__Work instruction__. Count how many lines in the data below contain the string "Ladoși", treating uppercase and lowercase as different, and reply with that number alone.

[Opening Material supplied section]

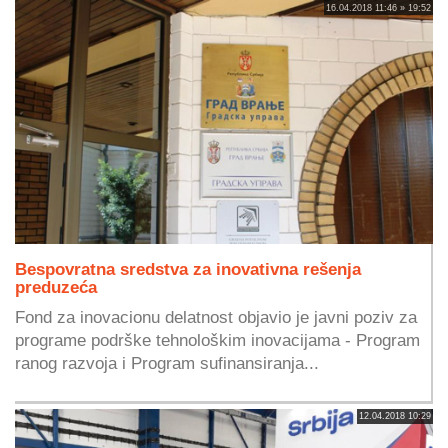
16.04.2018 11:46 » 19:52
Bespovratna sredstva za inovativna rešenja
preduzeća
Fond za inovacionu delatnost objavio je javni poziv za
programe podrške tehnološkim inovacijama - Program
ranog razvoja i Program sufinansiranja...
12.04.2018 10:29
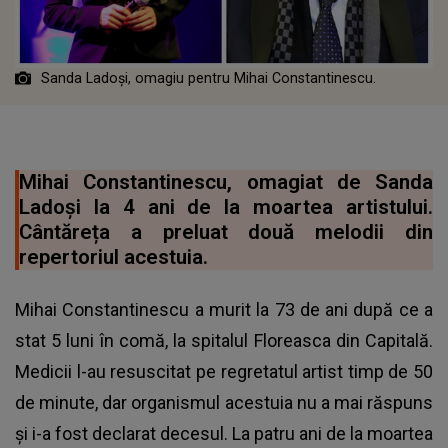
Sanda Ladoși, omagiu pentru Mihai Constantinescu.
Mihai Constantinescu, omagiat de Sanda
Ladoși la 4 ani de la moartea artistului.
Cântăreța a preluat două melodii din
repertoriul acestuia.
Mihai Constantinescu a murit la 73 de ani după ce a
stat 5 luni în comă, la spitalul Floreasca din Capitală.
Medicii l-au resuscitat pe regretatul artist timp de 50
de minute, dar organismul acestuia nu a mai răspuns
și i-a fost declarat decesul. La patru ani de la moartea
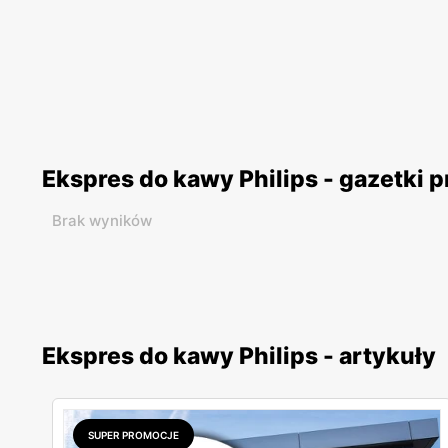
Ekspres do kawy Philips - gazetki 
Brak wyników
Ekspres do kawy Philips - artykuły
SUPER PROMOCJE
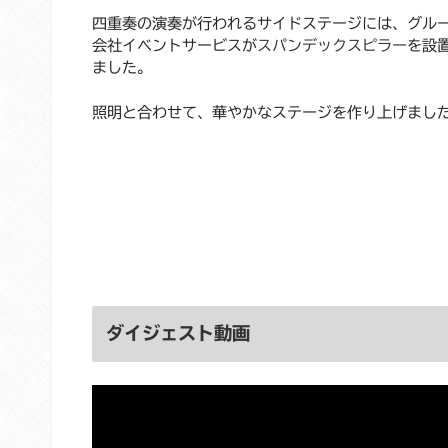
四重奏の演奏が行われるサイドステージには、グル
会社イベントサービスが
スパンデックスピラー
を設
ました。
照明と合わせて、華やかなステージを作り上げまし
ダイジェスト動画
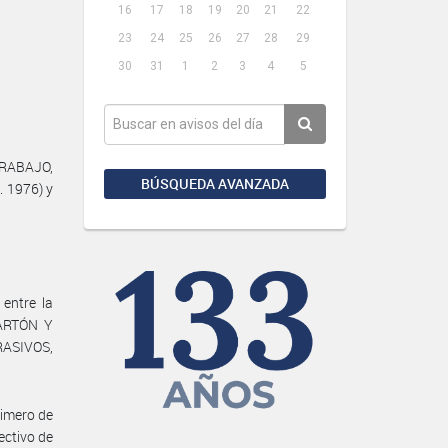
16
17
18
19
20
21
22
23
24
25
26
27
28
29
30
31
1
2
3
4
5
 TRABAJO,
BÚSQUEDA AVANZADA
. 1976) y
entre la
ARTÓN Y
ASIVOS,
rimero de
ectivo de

[Closing Material supplied section]

__Written response__. 2